Modesto is considering raising its water rates by as much as 63 percent over five years to shore up the finances of its water system, which has seen its revenues plummet in the drought, and to pay for infrastructure projects.
This is the worst-case scenario and calls for an increase of 25 percent in September and an 11 percent increase the next year, followed by three annual increases of 9 percent each. The increases would be for all of the city’s water customers, including those in outlying communities that are part of the city’s water system, including Grayson and Del Rio.
The typical residential customer now pays $41.77 per month for water and would see that monthly bill increase to about $75 in five years under the worst-case scenario. Another scenario the city is considering calls for a 59 percent increase over five years. The difference in the scenarios is based on how much the city decides to do in infrastructure projects over the five years.
Utilities Director Larry Parlin and Alison Lechowicz with the consulting firm Bartle Wells Associates briefed the City Council on Tuesday about the drought, the proposed rate increases and other water-related issues.
Parlin said in an interview the work is being fine-tuned and the proposed increases could be less, but still significant. Modesto is looking at steep increases in the first year to stabilize the water system’s finances.
He said the water system lost $6 million in water sales in 2015 because of the drought, as water customers used less. Some context: The water system’s revenues are expected to be $47.5 million in the city’s current budget year. Parlin said the water system needs the rate increase to stay in compliance with the terms of the bonds it issued for water projects. He said the system would fall out of compliance in six months without the rate increase.
Parlin said Modesto faces lots of unknowns with California in its fifth year of drought, including changing state regulations and conservation mandates. California mandated a 25 percent statewide reduction in urban water use in June 2015, though it recently eased that to 20 percent. City officials said Tuesday that cities statewide are in the process of raising water rates (if they have not already done so) because of the drought.
Parlin has said the water system cut expenses where it can but still has fixed costs. It also had additional drought-related expenses, like increased electricity costs for pumping more groundwater to make up for getting less Tuolumne River water.

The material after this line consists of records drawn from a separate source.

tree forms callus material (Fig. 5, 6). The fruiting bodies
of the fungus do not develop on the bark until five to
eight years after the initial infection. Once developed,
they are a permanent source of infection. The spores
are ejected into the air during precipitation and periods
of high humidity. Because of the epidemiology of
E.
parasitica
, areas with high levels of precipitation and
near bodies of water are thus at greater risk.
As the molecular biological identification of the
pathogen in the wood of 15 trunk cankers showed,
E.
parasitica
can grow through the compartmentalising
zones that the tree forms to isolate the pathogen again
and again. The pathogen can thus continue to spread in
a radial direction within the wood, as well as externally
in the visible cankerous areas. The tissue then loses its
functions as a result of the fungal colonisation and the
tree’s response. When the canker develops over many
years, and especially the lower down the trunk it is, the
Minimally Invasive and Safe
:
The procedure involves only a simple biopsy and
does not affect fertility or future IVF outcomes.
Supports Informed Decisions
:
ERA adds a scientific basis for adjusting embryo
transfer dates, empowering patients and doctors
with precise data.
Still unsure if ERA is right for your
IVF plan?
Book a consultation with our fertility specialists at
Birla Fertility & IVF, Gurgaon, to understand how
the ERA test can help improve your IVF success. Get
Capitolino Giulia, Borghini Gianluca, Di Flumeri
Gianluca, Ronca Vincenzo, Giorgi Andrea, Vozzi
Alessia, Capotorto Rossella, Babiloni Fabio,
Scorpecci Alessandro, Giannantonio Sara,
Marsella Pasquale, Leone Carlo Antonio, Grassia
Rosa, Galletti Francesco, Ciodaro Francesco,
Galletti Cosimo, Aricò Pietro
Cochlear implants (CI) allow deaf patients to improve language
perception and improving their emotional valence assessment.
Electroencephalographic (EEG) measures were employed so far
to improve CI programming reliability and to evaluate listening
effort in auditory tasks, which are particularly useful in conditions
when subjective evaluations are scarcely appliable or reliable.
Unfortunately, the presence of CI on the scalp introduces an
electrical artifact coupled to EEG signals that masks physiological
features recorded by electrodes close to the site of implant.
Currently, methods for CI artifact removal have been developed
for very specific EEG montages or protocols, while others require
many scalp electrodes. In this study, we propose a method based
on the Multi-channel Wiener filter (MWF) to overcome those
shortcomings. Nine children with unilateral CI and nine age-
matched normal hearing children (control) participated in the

Modesto must follow a state law known as Proposition 218 in order to raise water rates. The law gives those affected by the proposed increases the right to file protests with the city. If more than 50 percent protest, the city cannot raise rates. The council is expected to authorize the Proposition 218 process at its June 7 meeting.
Notices of the proposed increases would be mailed to property owners and ratepayers later that month. The council would hold a public hearing on the increases Aug. 9 and could adopt them effective Sept. 1.